Once again, the inspiration for the chickens came from one teacher’s interest and passion. This is Colleen Kruzel, whom Bainbridge calls her “Chicken Czar.”
“She contacted the health department, she contacted the district, and she created notebooks. We also have Chicken Tenders-- students who tend to the chickens-- so she has this whole cadre of kids who applied to be a Chicken Tender. They show up early every day, they clean out the chicken coop, they feed the chickens, and make sure they have water.”
Bainbridge is a fifth generation educator. She studied Sports Medicine at Pepperdine University, but decided after graduation that’s she’d rather go into teaching like the four generations had before her.
“In my office is the school bell that my Great-Great Grandfather used at a prairie school in Kansas,” Bainbridge proudly said.
Upon getting her teaching credential, Bainbridge began teaching kindergarten and first grade in California, before moving to Colorado and teaching for Aurora Public Schools. She then took time off from teaching to be home with her family and to care for her daughter, Jenna, who had experienced a spinal cord injury as the result of a fall that left her paralyzed.
“I really needed to be there to get her to physical therapy and all of that kind of stuff.”
Thanks to physical therapy, Jenna--a Castle View graduate-- is able to walk. She’s also now an accomplished actress and singer.
Once Jenna was in school, Bainbridge started teaching again, moving to Douglas County at Acres Green Elementary, where she taught kindergarten, second grade, and third grade.
She then moved to Rock Ridge Elementary School in Castle Rock, where she worked for eight years as the Building Resource Teacher, then Assistant Principal, and also brought in and coordinated the school’s IB program, before moving over to Pioneer four years ago.
Looking forward, Bainbridge hopes to take the risk-taking behavior that she’s tried to instill in her teachers and bring that into the entire school.
“I’d like to be able to allow every teacher with a passion to bring that passion back to the staff and help teach others and move us forward. I also want to increase that risk-taking behavior in our kids,” Bainbridge said. “Our kids can be afraid of failure. They don’t always know what they’re capable of. A lot of times they hold back because they’re scared to do things. So I’d like to take what we’re doing with teachers and bring it in with our kids, so they’re out there doing amazing things that I know they’re capable of.”
She also sees an opportunity to expand Pioneer’s sustainability program to influence the community.

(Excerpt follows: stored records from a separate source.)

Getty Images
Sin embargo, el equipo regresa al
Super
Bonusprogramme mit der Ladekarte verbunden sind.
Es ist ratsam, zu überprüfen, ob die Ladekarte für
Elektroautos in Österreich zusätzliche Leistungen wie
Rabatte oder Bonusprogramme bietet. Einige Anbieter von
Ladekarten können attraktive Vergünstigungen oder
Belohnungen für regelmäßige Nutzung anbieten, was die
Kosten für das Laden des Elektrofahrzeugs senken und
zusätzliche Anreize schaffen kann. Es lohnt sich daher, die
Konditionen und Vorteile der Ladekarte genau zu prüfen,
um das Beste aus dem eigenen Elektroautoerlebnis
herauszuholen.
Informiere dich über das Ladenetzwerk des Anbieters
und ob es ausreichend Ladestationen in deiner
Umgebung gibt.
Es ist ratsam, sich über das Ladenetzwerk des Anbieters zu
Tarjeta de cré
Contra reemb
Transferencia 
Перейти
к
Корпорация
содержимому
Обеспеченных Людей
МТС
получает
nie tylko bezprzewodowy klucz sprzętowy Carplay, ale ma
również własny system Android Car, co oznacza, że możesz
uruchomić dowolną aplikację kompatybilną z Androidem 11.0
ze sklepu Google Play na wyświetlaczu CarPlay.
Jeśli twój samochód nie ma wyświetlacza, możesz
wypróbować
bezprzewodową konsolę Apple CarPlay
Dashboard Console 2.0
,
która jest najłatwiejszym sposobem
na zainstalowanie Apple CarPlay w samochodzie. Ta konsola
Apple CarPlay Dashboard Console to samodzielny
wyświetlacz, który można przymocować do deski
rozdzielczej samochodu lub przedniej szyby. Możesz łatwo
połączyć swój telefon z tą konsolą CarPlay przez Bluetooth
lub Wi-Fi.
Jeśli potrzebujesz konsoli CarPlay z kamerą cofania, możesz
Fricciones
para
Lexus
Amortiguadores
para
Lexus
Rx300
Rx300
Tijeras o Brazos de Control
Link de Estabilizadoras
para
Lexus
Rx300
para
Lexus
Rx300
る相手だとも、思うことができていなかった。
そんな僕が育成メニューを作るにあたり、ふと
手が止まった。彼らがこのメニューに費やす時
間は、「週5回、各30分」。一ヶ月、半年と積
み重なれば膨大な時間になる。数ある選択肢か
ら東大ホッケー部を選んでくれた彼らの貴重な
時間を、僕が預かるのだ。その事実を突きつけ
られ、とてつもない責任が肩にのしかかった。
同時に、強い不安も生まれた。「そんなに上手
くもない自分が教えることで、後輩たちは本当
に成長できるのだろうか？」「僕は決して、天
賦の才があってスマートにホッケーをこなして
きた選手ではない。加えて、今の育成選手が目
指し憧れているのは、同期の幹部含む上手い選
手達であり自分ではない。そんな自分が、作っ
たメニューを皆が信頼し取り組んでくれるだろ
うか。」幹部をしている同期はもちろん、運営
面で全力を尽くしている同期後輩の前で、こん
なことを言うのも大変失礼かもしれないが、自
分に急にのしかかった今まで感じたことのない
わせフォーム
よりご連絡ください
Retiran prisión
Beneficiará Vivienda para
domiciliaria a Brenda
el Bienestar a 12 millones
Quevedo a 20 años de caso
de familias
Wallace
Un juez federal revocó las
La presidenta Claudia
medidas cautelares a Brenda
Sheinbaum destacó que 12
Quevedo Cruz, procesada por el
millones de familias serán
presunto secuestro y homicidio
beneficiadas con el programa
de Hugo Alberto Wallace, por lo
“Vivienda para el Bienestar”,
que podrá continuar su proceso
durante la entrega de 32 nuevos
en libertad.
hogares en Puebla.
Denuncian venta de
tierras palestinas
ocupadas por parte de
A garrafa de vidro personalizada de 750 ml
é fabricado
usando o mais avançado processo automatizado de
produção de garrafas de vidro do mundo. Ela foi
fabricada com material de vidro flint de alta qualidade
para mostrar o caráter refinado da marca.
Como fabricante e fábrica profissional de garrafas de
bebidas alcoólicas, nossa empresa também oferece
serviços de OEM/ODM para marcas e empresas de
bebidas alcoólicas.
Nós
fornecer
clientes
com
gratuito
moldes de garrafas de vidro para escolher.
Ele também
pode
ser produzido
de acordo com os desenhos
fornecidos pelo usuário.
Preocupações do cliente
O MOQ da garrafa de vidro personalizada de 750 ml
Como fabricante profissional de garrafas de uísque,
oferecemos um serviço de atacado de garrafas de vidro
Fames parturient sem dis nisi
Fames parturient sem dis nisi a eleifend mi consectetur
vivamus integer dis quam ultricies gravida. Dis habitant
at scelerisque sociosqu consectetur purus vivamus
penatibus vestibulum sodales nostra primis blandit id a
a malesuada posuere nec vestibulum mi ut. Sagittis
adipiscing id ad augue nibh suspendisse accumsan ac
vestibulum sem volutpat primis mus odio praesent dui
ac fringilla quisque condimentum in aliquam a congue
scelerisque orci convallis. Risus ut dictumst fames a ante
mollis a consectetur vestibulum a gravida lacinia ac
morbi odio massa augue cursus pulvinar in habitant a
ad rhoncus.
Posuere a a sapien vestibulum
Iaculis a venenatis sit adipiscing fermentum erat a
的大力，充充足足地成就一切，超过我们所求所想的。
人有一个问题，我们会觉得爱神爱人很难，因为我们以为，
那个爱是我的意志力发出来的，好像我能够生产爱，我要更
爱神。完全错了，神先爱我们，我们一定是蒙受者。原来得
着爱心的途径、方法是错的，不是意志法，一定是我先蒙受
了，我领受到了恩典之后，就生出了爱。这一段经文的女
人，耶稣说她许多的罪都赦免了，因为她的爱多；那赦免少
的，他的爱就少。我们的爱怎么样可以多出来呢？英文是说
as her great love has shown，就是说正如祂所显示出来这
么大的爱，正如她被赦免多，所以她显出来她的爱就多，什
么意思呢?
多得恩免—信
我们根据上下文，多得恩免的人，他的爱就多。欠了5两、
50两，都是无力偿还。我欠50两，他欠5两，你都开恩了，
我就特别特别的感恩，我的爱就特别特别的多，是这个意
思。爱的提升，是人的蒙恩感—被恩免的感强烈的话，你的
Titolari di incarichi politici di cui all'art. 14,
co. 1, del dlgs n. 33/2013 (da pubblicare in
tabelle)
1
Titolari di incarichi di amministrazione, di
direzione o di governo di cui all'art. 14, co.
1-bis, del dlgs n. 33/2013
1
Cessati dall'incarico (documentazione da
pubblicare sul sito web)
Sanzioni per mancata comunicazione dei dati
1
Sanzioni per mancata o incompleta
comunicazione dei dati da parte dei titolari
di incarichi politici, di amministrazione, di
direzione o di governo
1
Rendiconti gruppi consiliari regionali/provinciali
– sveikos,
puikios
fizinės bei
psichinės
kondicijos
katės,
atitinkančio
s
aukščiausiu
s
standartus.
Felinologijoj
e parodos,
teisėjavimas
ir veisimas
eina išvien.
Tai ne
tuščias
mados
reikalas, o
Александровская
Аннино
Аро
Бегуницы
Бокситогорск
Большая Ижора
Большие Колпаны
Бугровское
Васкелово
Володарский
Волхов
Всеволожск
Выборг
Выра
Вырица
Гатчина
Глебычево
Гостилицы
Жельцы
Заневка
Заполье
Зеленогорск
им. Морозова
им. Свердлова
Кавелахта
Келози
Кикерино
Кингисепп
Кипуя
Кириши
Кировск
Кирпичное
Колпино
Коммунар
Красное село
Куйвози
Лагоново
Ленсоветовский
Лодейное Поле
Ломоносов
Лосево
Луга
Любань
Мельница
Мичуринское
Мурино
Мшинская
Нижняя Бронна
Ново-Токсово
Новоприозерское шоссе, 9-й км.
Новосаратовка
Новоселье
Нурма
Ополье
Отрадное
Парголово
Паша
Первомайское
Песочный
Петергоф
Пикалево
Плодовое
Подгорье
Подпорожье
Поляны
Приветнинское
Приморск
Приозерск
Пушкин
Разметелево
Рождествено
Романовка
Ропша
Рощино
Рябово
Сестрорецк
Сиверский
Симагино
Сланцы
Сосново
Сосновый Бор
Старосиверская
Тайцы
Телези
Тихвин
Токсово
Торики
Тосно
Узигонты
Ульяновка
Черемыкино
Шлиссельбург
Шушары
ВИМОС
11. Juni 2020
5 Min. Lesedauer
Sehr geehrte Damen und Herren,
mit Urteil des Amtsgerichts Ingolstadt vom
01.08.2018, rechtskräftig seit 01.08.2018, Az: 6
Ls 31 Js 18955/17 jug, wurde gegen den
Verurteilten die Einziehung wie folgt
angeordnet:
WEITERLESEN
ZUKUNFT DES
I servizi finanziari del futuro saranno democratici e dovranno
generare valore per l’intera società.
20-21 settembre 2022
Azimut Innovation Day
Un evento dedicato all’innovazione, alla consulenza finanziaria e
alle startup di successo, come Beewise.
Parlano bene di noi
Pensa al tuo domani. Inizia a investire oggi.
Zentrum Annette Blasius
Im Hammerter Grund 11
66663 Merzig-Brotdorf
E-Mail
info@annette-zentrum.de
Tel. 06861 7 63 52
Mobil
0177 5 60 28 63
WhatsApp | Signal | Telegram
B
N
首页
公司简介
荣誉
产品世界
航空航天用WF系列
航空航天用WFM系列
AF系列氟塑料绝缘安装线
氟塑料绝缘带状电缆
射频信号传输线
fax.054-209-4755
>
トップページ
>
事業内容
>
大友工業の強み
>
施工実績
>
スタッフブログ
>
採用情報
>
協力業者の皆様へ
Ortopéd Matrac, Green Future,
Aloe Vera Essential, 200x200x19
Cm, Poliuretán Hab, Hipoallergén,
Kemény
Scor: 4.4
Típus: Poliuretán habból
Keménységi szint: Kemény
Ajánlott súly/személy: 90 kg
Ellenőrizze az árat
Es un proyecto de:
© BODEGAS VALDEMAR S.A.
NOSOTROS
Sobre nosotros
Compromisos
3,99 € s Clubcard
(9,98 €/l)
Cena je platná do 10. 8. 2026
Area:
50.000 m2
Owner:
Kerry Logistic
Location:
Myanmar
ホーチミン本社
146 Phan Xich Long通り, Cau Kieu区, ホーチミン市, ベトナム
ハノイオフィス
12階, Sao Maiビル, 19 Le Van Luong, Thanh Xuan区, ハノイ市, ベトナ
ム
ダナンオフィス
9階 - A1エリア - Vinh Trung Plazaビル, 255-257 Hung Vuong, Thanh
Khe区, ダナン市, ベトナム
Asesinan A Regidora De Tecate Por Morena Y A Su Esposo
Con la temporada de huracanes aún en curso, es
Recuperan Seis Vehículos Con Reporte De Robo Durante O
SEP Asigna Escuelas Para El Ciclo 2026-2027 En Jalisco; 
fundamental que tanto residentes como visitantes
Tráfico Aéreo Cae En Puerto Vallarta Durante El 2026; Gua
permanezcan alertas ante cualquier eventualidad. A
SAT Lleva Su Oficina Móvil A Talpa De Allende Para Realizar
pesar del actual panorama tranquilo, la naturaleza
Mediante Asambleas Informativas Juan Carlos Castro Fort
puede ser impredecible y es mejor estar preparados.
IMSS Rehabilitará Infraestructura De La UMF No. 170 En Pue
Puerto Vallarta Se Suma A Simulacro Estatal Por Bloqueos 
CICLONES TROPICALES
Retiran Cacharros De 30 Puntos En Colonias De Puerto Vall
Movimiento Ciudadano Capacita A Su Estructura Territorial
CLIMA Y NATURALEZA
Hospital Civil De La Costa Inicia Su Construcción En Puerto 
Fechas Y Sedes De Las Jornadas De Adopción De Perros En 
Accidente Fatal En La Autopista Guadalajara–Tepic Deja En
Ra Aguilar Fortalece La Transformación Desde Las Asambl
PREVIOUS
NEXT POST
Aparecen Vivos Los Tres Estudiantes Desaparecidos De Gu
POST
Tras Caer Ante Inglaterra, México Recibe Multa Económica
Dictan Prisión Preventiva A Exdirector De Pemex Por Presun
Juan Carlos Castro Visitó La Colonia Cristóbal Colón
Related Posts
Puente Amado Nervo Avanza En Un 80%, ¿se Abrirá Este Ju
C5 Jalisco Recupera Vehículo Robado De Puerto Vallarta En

“We want to look at sustainability of the habitats in our environment. We’ve talked theoretically about bringing an emphasis on a bee-friendly neighborhood, so studying bees and what are the forces behind the decline in the number of bees, and then also working with the community to decrease the number of pesticides that we’re using. That’s one possible pathway,” Bainbridge said. “Another pathway is building a butterfly garden here because we are located on the migration path for Monarchs, and a lot of the milkweed that they need to continue on their journey is not here anymore.”
“My ultimate goal is that I have kids who are working collaboratively to solve real world problems, so presenting those opportunities to give kids those hands-on experiences with solving real-world problems. That’s the challenge for an elementary school, is figuring out how you bring the real world into the school."